**JOB**
Show each line of the records below where the word "Husband" occurs.

(Page images and extracted text)
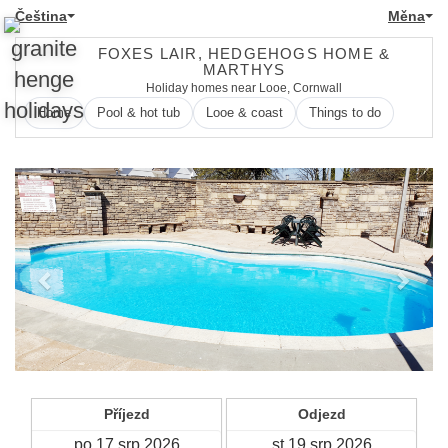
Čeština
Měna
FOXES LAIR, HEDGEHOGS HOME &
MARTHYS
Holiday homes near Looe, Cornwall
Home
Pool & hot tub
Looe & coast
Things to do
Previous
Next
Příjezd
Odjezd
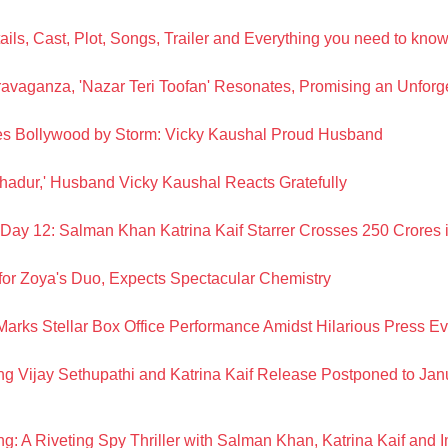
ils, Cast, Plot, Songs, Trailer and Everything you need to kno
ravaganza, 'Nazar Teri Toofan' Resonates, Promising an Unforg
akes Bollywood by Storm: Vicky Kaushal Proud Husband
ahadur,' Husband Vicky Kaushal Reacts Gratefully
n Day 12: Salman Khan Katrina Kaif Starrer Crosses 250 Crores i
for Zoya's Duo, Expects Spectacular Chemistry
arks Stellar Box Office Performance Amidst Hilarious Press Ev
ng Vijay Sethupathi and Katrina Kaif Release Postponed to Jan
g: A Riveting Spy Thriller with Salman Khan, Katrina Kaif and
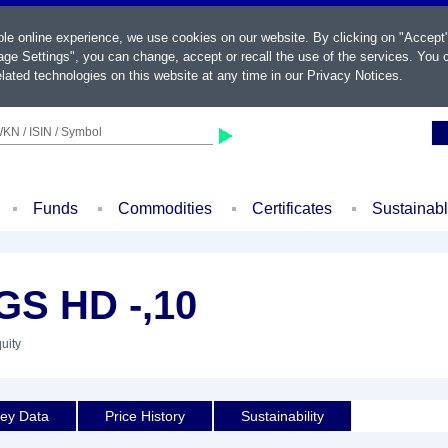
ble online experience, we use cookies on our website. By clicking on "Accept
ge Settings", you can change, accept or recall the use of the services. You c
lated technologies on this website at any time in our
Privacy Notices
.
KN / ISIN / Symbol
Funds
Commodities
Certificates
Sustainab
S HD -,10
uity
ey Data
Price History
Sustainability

**EXERCISE OUTPUT**
akes Bollywood by Storm: Vicky Kaushal Proud Husband
ahadur,' Husband Vicky Kaushal Reacts Gratefully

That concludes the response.